Menurut kutipan teks tentang Pilpres 2024, pilkada apa saja yang pernah dimenangi Jokowi?

● **Kutipan Teks**:
..............................

Meski tak pernah mengucap secara gamblang, keberadaan Gibran sebagai cawapres Prabowo seolah menjadi penerang di barisan mana Jokowi akan berada saat Pilpres 2024. Dengan berbagai hasil survei elektabilitas yang menempatkan pasangan Prabowo-Gibran di urutan teratas, ditambah dukungan dari Jokowi, apakah Paslon 02 itu akan memenangi Pilpres 2024?
Baca juga:
Pengamat politik Eep Saefulloh Fatah mengungkapkan, bila dilihat dari segi kontestasi secara langsung, pernyataan Romi memang ada benarnya. Jokowi mampu memenangi Pilkada Surakarta, Pilkada DKI Jakarta dan dua kali meraih kemenangan di pilpres.
Tapi, lanjut Eep, publik juga jangan melupakan kontestasi di Pilkada DKI Jakarta 2017. Saat itu, Jokowi tidak terlibat langsung sebagai calon. Publik meyakini bila Jokowi mengendors dan mendukung Basuki Tjahaja Purnama atau Ahok dibandingkan kompetitornya, yakni Anies Baswedan dan Agus Harimurti Yudhoyono.

..............................

● **Cuplikan Data**:
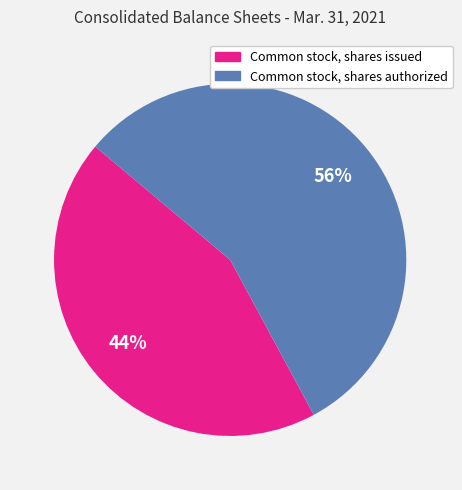

Is the sum of Common stock, shares authorized and Common stock, shares issued greater than half?

Yes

..............................

● **Jawaban Tertulis**: Jokowi pernah memenangi Pilkada Surakarta dan Pilkada DKI Jakarta.